CFD investigations of OXYFLUX device, an innovative wave pump technology for artificial downwelling of surface water

Abstract No other environmental variable of such ecological importance to estuarine and coastal marine ecosystems around the world has changed so drastically, in such a short period of time, as dissolved oxygen in coastal waters. The prevalent methods for counteracting anoxic sea events are indirect measures which aim to cut-down anthropic loads introduced in river and marine environments. To date, no direct approaches, like artificial devices have been investigated except the WEBAP and OXYFLUX devices. The present paper adopts a numerical approach to the analysis of the pumped surface water as well as the analysis of the dynamic response of the OXYFLUX device.

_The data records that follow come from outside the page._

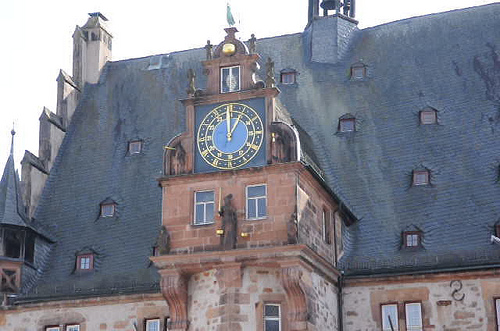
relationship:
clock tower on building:
[156, 32, 309, 328] [9, 7, 479, 326]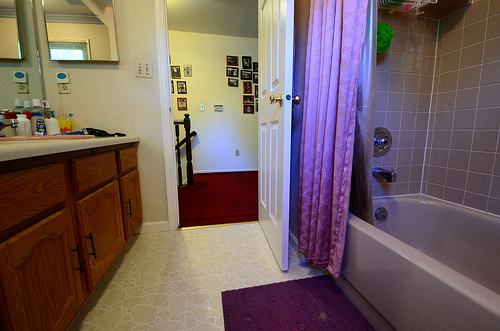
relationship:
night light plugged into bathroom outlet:
[52, 67, 69, 86] [52, 66, 70, 94]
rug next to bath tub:
[221, 271, 389, 330] [330, 178, 500, 331]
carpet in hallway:
[177, 169, 262, 230] [168, 0, 258, 229]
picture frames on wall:
[220, 51, 259, 117] [168, 29, 256, 174]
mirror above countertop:
[38, 0, 120, 69] [2, 134, 142, 167]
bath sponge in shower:
[369, 21, 395, 62] [301, 9, 484, 327]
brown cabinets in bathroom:
[0, 145, 143, 323] [6, 2, 481, 318]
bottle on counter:
[21, 90, 46, 133] [0, 92, 144, 157]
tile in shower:
[365, 0, 500, 216] [315, 15, 481, 313]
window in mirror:
[16, 41, 91, 61] [0, 0, 120, 62]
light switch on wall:
[133, 59, 156, 80] [110, 2, 170, 222]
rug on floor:
[221, 281, 384, 329] [61, 216, 347, 329]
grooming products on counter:
[5, 93, 88, 140] [5, 84, 143, 149]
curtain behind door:
[294, 0, 364, 281] [246, 1, 302, 271]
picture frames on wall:
[225, 54, 259, 115] [174, 28, 264, 180]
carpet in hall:
[179, 162, 269, 230] [158, 4, 268, 224]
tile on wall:
[399, 35, 461, 155] [375, 14, 484, 198]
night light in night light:
[56, 71, 70, 84] [56, 71, 70, 84]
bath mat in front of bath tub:
[218, 257, 348, 327] [330, 178, 483, 315]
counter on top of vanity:
[2, 96, 150, 155] [10, 147, 143, 323]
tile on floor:
[101, 183, 289, 319] [56, 163, 345, 326]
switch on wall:
[132, 56, 160, 82] [94, 81, 139, 116]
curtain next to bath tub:
[294, 0, 364, 281] [330, 178, 500, 331]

By means of a CFD-RANS code and through the application of overset grid method, the 1/16 OXYFLUX model’s dynamic response and pumping performance are evaluated. The appropriate grid is selected after an extensive sensitivity analysis carried out on 9 different grids. The CFD model is validated by comparing numerical and physical results of heave decay test, heave response, and surface water discharge under the action of regular waves. The extensive comparison with experimental results shows consistently accurate predictions. The main findings of the study show that nonlinear effects remarkable reduce the dynamic behaviour of the OXYFLUX and generate an unexpected second harmonic for pitch response intensifying the overtopping discharge also for small waves caused by the summer's low intensity winds.